Adobe Creative Cloud Glitch Locks Out Users from Apps

Creative Cloud Error

Adobe is on a road to a most epic of fails. Imagine you have a deadline for delivering a project that is due in a few hours but your legally-purchased software won’t allow you to open it. That is the sad truth for users of Adobe’s Creative Cloud for the past day.

Due to a technical problem in the sign-in process, many users have been unable to use applications for which they pay a monthly subscription fee to Adobe.

Late Thursday, the issue was resolved on Adobe’s end as it began restoring services.

Plenty of those who held strong as skeptics of the Adobe Creative Cloud model will certainly point to instances such as this for evidence why a subscription based model is a bad idea for creative professionals.

While Adobe says it will update us with additional details once all services are restored and it confirms everything is working again, it will be a tough sell to assure creative professionals that they can count on Adobe so blindly going forward. Even if Adobe issues a partial refund of subscription fees, the damage that some professionals endured over the past day with client relationships and billable time is irreplaceable.

While we wait on Adobe’s response, what are your thoughts on this outage and how it should affect Adobe’s Creative Cloud model.



  1. Linh says

    I have not used CC, but I thought check in happened once a month? Were the people not being able to login in that situation? I ask because there are seemingly a good number of folks saying they had no problem using their software.

    Not to defend CC or anything, just want some clarity. This really should be a yearly check in if they must proceed. You already signed a 1yr contract.

    • Stephen Cupp says

      Yes you signed a 1 year contract in most cases. You can go month to month, but it costs more. And yes it checks in once a month to make sure you paid the bill.
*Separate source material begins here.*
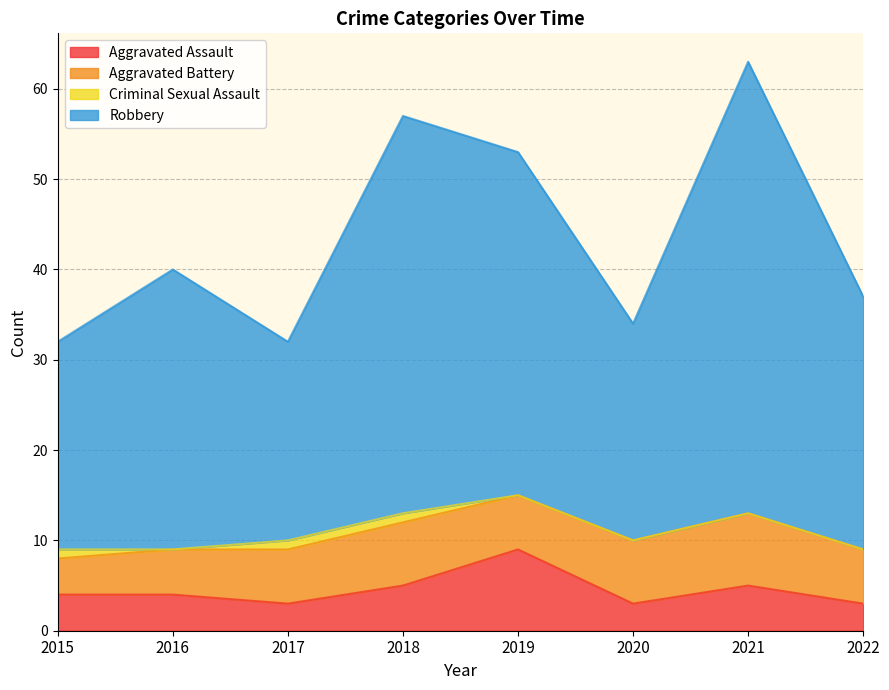

What is the highest value of the Aggravated Assault series?

9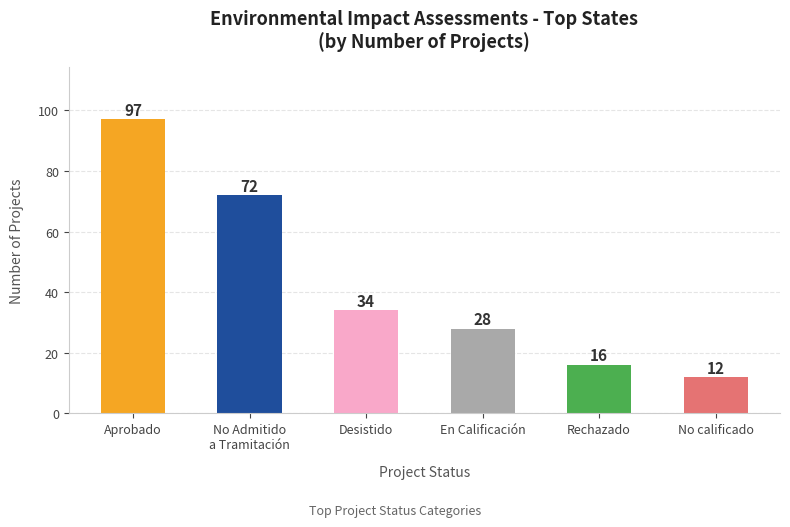

What is the change in value from Desistido to En Calificación?

-6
So when you have as many subscriptions as CC has you will have people checking in everyday. What should of happened is they call support and get a workaround. I know if you call before hand there is something Adobe can do in case you go on a trip and can’t be connected to the internet on the day it checks.

  2. DomDdom says

    Regardless, seems to be a flaw exposed.

    Of course there are those who’ve seen no interruption and are continuing to sing the praises of the all mighty Adobe, and then there are those who have been seemingly kicked out from using their paid for software.

    No matter what Adobe (or microsoft, or whomever) does, if you have a remote, cloud based subscription software, it will be subject to issues like this. It isn’t a problem until it is.

    As has been shown already, CC is just as susceptible to pirating as the creative suite was, so the whole piracy argument is BS. The “usefulness” of renting software has been debated and with examples like this, show that there is certainly justification on the part of the critics. The value to a software solution, professionally speaking that relies on remote sign in access to provide clients the results they’re paying for is scary. There are a lot of folks seemingly not effected by this particular outage, but what about the next time? Again, it’s never a problem until it is.

    Bring back the option for perpetual license Adobe and let your customers choose.

  3. forkboy1965 says

    I concede that when the whole issue of CC first came up I was principally against it simply because of the cost. I could purchase a version of Lr or Ps and stick with it for years if I opted to do so. I wasn’t forced into a monthly pay scheme, which seemed less than ideal for my non-professional needs.

    I never even thought about situations like this where professionals could find themselves completely cutoff from work.

    But why should any of this be a big surprise? I can’t get Netflix to be 100% reliable and it’s inconsequential compared to a pro’ s work tied up in CC.